### WORK INSTRUCTION
Without any images, write the data out exactly as it appears.

### RECORDS SUPPLIED
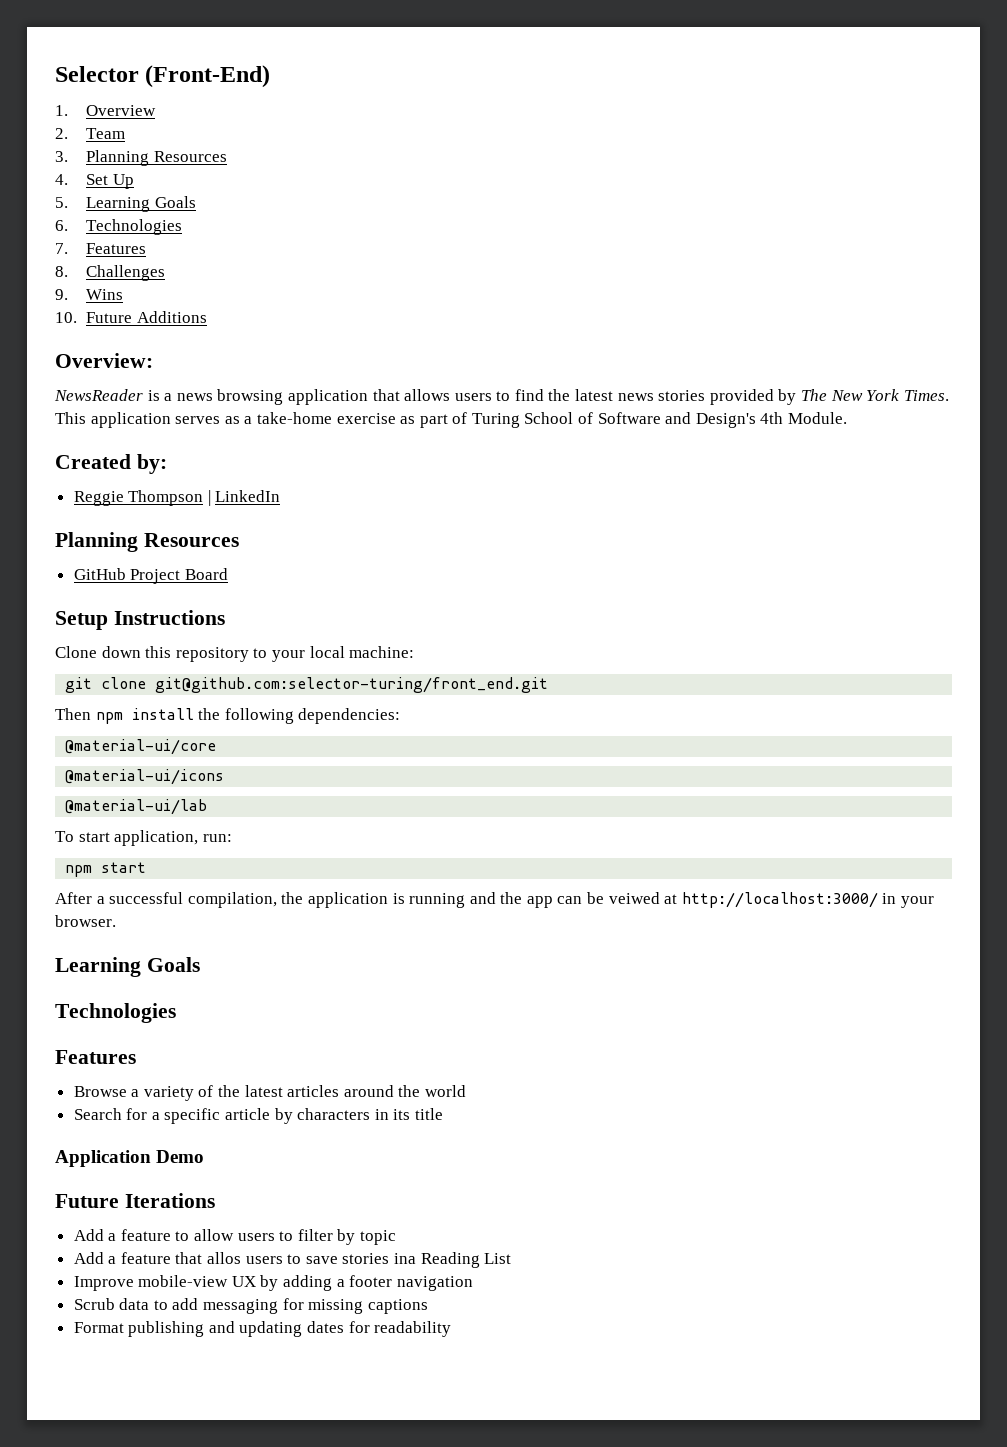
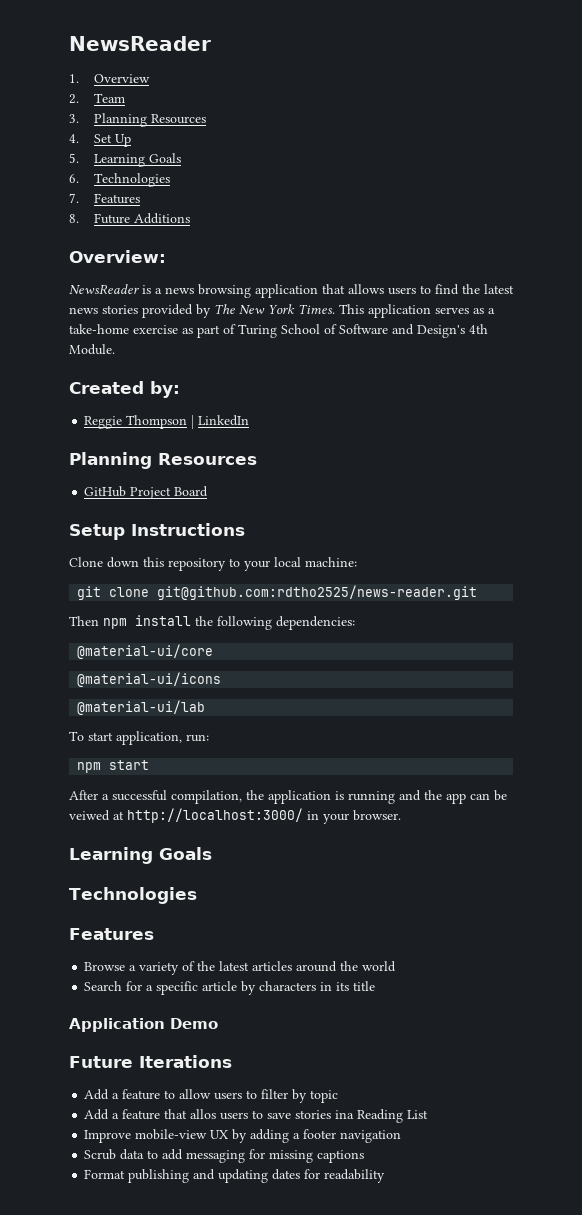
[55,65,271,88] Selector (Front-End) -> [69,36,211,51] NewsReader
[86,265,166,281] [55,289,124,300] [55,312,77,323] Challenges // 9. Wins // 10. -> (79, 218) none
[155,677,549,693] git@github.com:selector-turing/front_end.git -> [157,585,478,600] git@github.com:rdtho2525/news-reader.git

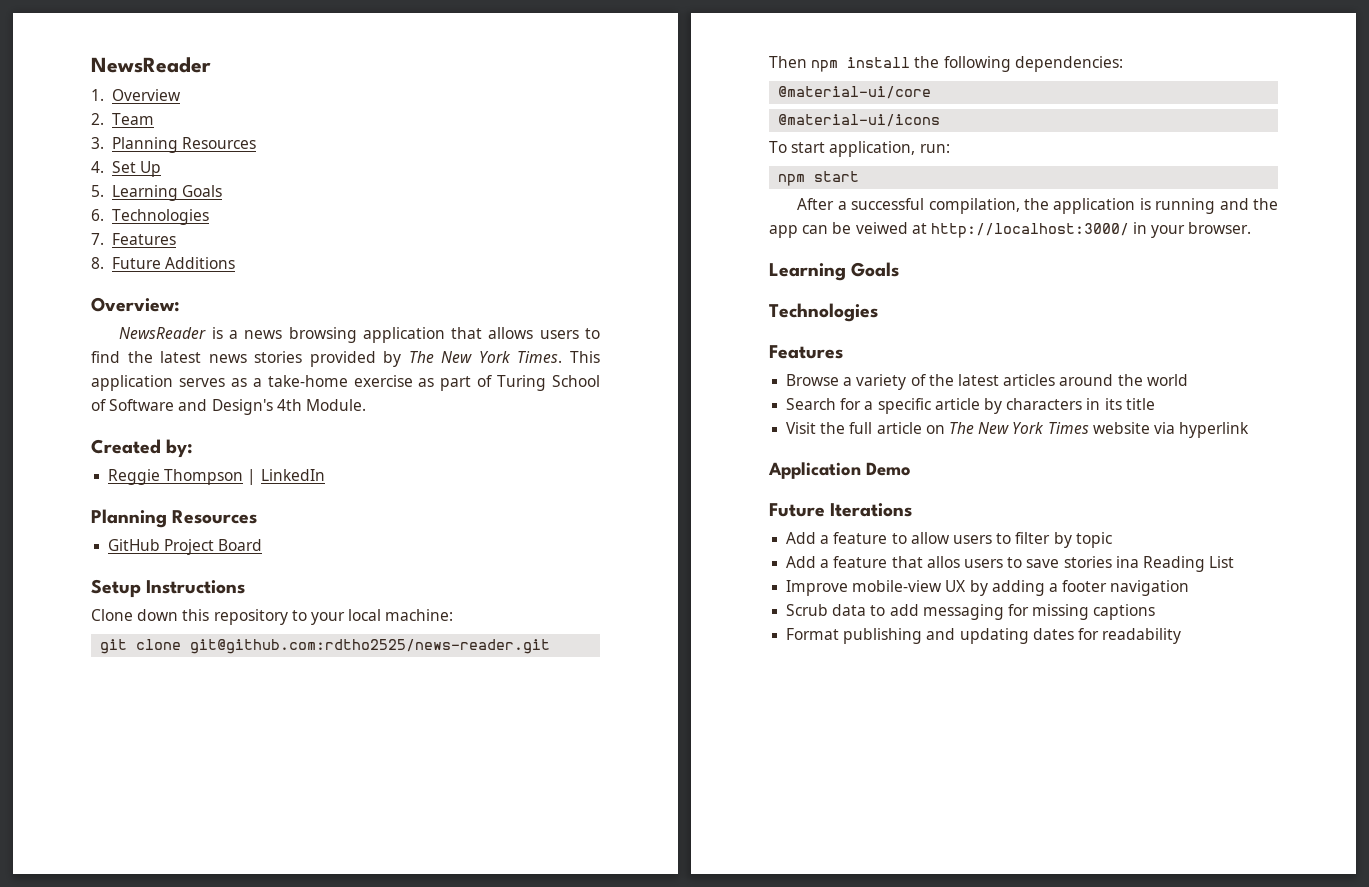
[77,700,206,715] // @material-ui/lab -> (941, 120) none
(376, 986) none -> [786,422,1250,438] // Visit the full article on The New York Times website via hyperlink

### ANSWER SPACE
[55,65,271,88] Selector (Front-End) -> [69,36,211,51] NewsReader
[86,265,166,281] [55,289,124,300] [55,312,77,323] Challenges // 9. Wins // 10. -> (79, 218) none
[155,677,549,693] git@github.com:selector-turing/front_end.git -> [157,585,478,600] git@github.com:rdtho2525/news-reader.git

[77,700,206,715] // @material-ui/lab -> (941, 120) none
(376, 986) none -> [786,422,1250,438] // Visit the full article on The New York Times website via hyperlink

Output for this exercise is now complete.